Let's assume the proportion of people who bought High, Medium and Low quality weed in Jan-2014 as the expected proportion. Find if proportion of people who bought weed in Jan 2015 conformed to the norm

* Find the total numbers of people who bought High/Med/Low quality weed in January of each year.

In [None]:
weed_jan2014 = weed_pd[(weed_pd.year==2014) & (weed_pd.month==1)][["HighQN", "MedQN", "LowQN"]]
weed_jan2015 = weed_pd[(weed_pd.year==2015) & (weed_pd.month==1)][["HighQN", "MedQN", "LowQN"]]

In [30]:
Expected = np.array(weed_jan2014.apply(sum, axis=0))
Observed = np.array(weed_jan2015.apply(sum, axis=0))

In [18]:
print("Expected:", Expected, "\n" , "Observed:", Observed)

Expected: [2918004 2644757  263958] 
Observed: [4057716 4035049  358088]


* Print the proportions of High/Med/Low quality weed bought and observed.

In [32]:
print("Expected:", Expected/np.sum(Expected.astype(float)), "\n" , "Observed:", Observed/np.sum(Observed.astype(float)))

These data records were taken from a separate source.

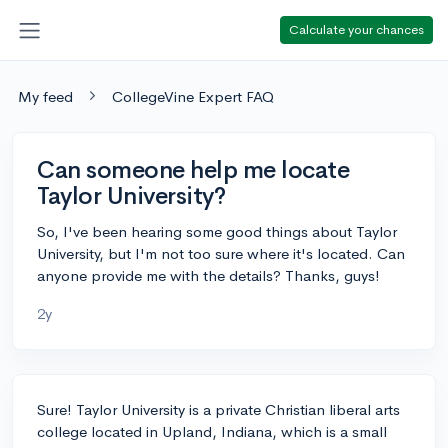
Calculate your chances
My feed
CollegeVine Expert FAQ
Can someone help me locate
Taylor University?
So, I've been hearing some good things about Taylor
University, but I'm not too sure where it's located. Can
anyone provide me with the details? Thanks, guys!
2y
Sure! Taylor University is a private Christian liberal arts
college located in Upland, Indiana, which is a small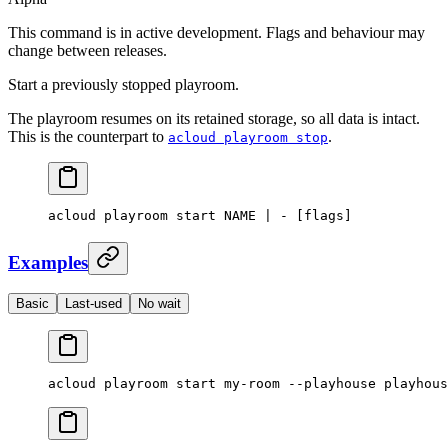
This command is in active development. Flags and behaviour may
change between releases.
Start a previously stopped playroom.
The playroom resumes on its retained storage, so all data is intact.
This is the counterpart to
.
acloud playroom stop
acloud
 playroom
 start
 NAME
 |
 -
 [flags]
Examples
Basic
Last-used
No wait
acloud
 playroom
 start
 my-room
 --playhouse
 playhous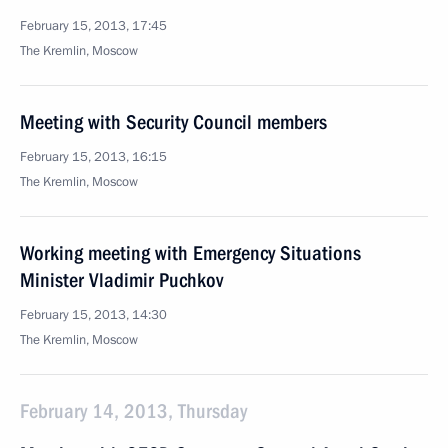
February 15, 2013, 17:45
The Kremlin, Moscow
Meeting with Security Council members
February 15, 2013, 16:15
The Kremlin, Moscow
Working meeting with Emergency Situations
Minister Vladimir Puchkov
February 15, 2013, 14:30
The Kremlin, Moscow
February 14, 2013, Thursday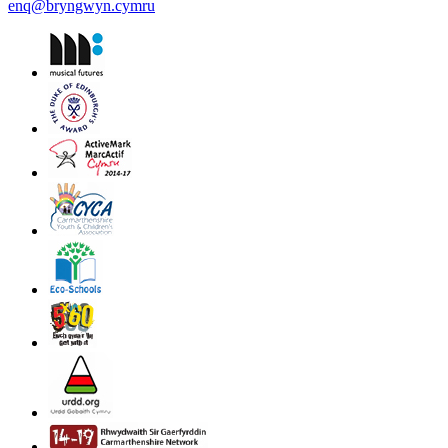
enq@bryngwyn.cymru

Expected: [0.5007971  0.45390159 0.04530131] 
 Observed: [0.48015461 0.47747239 0.042373  ]


* Do the Chi-Squared test. What is your result? Were the proportions of people buying high quality weed in Jan 2015 different than expected?

In [33]:
stats.chisquare?

In [20]:
stats.chisquare(______ , ______)

Power_divergenceResult(statistic=1209562.2775169075, pvalue=0.0)

*Inference* : We reject null hypothesis. The proportions in Jan 2015 is different than what was expected.